Charise Gleason, MSN, NP-BC, AOCNP: I explain monoclonal antibodies to patients by talking about the synergy and their immune system. I think with patients who have a diagnosis of cancer, they’re disappointed in ways that their body has let them down. But when you talk about monoclonal antibodies to a patient, explaining that it’s their immune system that’s also helping them overcome the plasma cells in their cancer, I don’t have a specific analogy. But I like to draw pictures for patients of that specific cell, show them the target on the surface of the cell, how the monoclonal antibody attaches to it, and how it works for the patient.
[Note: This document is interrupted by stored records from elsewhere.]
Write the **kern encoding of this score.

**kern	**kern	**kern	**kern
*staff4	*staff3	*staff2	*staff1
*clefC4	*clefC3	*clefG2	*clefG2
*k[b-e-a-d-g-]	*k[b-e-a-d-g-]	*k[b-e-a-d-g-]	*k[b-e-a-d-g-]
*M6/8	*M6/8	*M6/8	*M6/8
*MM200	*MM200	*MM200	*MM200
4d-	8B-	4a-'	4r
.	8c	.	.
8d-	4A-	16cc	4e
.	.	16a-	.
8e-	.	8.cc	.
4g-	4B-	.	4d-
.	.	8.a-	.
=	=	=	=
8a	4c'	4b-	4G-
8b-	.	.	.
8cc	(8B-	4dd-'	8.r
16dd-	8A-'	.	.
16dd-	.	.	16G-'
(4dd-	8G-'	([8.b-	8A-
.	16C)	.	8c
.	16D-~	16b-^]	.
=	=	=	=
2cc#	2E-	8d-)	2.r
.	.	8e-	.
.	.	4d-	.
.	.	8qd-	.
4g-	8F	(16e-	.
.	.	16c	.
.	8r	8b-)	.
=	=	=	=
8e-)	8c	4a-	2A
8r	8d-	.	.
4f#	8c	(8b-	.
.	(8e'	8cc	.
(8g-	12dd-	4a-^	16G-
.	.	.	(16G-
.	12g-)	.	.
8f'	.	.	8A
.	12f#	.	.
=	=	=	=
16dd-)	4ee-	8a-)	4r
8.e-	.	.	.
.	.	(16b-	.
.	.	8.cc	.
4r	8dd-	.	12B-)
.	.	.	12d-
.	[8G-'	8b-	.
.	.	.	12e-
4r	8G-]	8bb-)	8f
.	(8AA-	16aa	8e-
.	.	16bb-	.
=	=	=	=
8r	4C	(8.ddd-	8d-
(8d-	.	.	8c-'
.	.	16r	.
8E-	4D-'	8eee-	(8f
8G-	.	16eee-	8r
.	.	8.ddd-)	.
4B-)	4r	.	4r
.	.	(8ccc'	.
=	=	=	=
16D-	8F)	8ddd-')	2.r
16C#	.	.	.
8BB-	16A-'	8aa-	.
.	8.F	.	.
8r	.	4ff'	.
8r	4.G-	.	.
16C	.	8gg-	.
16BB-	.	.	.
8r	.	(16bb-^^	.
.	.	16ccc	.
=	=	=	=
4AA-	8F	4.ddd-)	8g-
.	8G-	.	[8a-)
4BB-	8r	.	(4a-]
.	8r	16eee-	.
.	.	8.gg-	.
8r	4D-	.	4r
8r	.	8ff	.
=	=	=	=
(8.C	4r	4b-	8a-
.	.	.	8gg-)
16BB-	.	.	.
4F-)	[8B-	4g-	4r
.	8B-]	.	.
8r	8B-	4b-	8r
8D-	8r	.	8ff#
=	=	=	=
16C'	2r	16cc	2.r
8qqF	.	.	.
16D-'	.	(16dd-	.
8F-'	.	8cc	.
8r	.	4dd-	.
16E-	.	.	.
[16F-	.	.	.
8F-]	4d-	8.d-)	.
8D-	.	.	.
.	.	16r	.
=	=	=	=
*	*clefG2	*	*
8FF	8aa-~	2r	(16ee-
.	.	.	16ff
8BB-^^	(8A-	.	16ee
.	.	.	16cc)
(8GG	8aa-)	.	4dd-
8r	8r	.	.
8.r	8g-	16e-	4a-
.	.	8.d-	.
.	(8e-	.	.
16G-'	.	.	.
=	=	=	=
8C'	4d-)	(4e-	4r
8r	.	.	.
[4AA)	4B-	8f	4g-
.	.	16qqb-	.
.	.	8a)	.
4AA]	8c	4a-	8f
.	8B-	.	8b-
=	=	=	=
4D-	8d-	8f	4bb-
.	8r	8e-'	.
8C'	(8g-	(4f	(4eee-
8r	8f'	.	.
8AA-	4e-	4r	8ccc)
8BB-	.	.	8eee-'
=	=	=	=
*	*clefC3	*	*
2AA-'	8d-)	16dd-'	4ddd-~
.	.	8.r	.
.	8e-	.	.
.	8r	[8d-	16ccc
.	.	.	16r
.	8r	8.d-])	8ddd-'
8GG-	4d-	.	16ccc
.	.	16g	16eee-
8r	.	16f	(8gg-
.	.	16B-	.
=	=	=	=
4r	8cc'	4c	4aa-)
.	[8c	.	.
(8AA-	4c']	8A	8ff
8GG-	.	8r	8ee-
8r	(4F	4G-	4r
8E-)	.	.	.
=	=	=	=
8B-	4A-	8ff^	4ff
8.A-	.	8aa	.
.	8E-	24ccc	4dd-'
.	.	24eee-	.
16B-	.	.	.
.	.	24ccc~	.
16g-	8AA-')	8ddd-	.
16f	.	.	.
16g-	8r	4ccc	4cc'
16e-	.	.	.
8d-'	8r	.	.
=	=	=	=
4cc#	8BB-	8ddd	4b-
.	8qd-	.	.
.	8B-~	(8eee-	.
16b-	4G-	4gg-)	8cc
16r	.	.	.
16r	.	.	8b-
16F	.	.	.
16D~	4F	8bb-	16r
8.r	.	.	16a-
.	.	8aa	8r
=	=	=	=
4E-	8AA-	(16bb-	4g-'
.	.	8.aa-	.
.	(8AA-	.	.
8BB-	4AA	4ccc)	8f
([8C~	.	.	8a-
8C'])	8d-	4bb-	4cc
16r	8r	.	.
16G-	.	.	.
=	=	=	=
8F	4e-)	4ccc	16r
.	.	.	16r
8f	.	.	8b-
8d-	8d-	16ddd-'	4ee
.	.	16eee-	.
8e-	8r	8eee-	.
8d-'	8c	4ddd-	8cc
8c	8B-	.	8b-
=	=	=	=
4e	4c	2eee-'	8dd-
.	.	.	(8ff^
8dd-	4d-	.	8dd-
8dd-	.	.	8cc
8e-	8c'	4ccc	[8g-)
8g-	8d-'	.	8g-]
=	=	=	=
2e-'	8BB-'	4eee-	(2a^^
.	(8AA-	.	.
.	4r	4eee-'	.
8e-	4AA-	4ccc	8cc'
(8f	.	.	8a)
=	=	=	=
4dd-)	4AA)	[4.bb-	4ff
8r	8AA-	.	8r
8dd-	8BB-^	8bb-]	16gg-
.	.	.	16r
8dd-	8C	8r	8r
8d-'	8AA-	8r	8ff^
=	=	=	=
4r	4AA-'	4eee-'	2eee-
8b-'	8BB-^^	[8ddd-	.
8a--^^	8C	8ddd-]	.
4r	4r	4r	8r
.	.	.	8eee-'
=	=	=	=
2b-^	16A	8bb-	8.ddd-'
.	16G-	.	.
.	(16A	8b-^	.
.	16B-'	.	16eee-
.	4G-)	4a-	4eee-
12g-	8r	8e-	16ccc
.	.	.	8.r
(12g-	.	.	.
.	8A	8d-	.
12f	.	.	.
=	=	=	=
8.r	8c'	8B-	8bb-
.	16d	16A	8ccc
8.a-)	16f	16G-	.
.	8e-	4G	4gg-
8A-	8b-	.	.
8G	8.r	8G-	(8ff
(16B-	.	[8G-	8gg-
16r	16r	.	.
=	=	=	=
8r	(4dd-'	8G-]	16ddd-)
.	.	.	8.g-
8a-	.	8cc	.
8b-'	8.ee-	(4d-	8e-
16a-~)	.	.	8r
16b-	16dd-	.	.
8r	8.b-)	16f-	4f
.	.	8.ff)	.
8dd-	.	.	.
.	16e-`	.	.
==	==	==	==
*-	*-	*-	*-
Kathleen Colson, RN, BSN, BS: Generally, I start off in explaining that it’s very simple, that monoclonal antibodies help to enhance or stimulate the immune system so that the patient’s own immune system can fight their cancer cells. Also, I can use an analogy in using the key in the lock, that we use the key and it unlocks the immune system for the patients to attack, fight, and eliminate their cancer cells, their myeloma cells.
Wendy Vogel, MSN, FNP, AOCNP: Most patients when they come in for a cancer treatment are expecting traditional chemotherapy. So, it’s fun and exciting to explain to them what the difference is between a targeted therapy or a monoclonal antibody therapy versus chemotherapy. I use an analogy like laser therapy and a shotgun. With a shotgun, you’re getting a lot of scatter, a lot of damage done to the cancer, but also to the normal cells as well. When we’re talking about a targeted therapy or a monoclonal antibody therapy, I describe that more as a laser therapy directed at what causes that cancer cell to be abnormal. There still are some side effects, but they’re very different and they don’t have the devastating effects that chemotherapy has sometimes.
When we’re talking about change in therapy, sometimes patients wonder why they go from a 3-therapy regimen or a 2-therapy regimen down to a 1-therapy regimen. And there are different reasons for that. We obviously explain the rationale from that if they’ve had a previous backbone therapy. Sometimes, we’ll be adding that third drug to it instead of taking it away. So, it depends upon the situation and that patient’s previous history of drugs, how their performance status is at that time, and if they can tolerate certain drugs. And so, it depends upon the patient and how we explain that as to what’s going on with them.
Kathleen Colson, RN, BSN, BS: Whether it’s a single therapy, a doublet, or a triplet, it is a multifactorial decision that their physician will make a decision on. And this is based upon a patient’s performance status, their age, and whether a patient has any comorbidities like renal insufficiency, cardiac issues, and lung issues. And so, again, all of these factors come into the decision-making process, how much of a type of treatment the patient will receive. Generally, I will tell you that we do use a combination therapy because that is the key for overcoming drug resistance and looking at better responses for our patients. Multiple myeloma is a heterogeneous disease. It’s really not a one-size-fits-all treatment regimen.
Charise Gleason, MSN, NP-BC, AOCNP: How I talk to a patient about change in therapy is it’s very common to use multidrug regimens, and so we talk about the fact that you’re building on that response for them by gaining that synergy with these multi drugs, less side effects when you use them. Patients frequently have a question about, “Well, if this isn’t working for me, how is adding this third drug or this fourth drug going to make this better?” And so, you have to explain to them that these drugs all work in different ways. They hit different targets and even though one of these drugs may stop working for you, when you add an additional one, such as a monoclonal antibody, it still can overcome that relapse that we’re seeing. The additional drugs make the other drugs work better.